## PROBLEM STATEMENT
Emit the line that holds "435 704 14.56" and all lines following it through the end of the data, verbatim, and nothing else.

## RECORD EXCERPTS

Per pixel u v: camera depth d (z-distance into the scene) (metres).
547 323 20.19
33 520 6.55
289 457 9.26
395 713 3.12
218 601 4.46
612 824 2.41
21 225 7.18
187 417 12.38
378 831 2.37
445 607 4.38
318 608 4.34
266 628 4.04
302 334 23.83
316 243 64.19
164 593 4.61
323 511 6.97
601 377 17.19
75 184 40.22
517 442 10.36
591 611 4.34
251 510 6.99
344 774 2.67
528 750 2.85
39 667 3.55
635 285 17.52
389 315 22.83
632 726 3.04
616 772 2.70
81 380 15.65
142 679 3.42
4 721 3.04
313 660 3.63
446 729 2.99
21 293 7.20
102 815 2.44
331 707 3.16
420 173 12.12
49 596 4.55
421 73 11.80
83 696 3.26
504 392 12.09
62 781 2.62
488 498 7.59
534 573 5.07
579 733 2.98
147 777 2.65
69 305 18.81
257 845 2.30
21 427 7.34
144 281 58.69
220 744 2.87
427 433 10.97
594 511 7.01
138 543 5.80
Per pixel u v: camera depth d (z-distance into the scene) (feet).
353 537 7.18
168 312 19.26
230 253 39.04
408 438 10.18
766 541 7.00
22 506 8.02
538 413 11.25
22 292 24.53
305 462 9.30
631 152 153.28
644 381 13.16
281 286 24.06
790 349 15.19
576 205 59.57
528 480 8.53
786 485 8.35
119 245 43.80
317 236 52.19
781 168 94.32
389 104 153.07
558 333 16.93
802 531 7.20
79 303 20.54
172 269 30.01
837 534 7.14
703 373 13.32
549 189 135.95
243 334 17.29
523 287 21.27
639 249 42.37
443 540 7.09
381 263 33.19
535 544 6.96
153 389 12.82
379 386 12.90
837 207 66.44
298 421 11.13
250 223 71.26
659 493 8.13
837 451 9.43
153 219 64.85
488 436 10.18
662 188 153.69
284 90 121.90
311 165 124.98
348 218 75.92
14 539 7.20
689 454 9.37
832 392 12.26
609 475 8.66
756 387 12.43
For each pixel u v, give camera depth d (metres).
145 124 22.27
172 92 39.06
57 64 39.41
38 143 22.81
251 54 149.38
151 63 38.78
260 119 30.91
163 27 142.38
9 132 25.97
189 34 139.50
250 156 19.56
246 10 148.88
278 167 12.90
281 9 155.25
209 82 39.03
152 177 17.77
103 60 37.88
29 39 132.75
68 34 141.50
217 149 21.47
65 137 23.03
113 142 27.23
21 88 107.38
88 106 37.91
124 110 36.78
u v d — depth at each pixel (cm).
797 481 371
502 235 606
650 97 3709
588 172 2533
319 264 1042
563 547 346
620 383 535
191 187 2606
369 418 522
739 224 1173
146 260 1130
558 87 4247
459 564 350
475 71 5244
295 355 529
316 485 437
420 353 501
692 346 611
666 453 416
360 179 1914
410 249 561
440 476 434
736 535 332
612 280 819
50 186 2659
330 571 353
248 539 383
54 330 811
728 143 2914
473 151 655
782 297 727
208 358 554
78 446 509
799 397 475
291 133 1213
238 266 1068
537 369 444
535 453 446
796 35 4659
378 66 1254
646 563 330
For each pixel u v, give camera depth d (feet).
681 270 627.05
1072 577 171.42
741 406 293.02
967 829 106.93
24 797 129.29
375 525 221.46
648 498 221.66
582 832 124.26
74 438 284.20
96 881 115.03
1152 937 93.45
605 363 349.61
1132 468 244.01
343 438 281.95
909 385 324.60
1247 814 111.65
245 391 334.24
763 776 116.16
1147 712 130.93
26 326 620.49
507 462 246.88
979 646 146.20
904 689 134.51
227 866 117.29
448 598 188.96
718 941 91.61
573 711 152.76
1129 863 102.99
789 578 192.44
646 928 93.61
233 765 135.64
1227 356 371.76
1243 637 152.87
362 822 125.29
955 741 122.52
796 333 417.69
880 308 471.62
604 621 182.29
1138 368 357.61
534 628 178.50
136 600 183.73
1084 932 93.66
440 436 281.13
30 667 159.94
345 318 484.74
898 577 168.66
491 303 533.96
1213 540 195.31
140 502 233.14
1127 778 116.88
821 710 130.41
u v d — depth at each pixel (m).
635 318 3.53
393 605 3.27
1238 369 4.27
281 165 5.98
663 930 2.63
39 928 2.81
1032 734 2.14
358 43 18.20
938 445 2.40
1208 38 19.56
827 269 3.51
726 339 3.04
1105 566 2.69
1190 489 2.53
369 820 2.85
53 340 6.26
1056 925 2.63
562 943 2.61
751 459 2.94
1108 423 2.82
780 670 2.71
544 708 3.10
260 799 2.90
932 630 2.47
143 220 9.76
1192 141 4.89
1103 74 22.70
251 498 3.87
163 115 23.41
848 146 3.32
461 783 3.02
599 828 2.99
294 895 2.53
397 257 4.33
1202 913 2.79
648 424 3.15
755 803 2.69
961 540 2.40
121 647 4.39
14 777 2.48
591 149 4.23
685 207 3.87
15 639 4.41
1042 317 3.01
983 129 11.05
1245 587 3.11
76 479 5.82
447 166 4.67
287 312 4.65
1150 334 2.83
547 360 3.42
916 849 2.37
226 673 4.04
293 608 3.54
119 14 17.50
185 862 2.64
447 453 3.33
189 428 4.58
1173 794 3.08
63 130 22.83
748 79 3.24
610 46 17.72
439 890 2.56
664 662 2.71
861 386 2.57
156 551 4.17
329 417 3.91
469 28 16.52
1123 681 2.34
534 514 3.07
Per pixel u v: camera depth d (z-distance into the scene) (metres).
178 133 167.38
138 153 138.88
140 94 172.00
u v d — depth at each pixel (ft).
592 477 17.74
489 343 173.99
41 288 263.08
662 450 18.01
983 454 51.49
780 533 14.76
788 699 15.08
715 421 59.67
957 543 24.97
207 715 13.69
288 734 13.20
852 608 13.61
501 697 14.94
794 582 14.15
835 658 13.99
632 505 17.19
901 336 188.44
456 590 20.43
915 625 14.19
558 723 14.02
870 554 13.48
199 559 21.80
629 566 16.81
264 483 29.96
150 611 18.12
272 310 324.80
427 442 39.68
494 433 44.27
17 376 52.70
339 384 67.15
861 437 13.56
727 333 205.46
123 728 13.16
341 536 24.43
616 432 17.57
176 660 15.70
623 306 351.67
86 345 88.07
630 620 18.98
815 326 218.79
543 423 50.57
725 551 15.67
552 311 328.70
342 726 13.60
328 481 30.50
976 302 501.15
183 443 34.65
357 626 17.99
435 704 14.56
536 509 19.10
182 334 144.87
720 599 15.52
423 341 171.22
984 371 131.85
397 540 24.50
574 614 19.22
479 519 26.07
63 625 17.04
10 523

## EXERCISE RESULT
435 704 14.56
536 509 19.10
182 334 144.87
720 599 15.52
423 341 171.22
984 371 131.85
397 540 24.50
574 614 19.22
479 519 26.07
63 625 17.04
10 523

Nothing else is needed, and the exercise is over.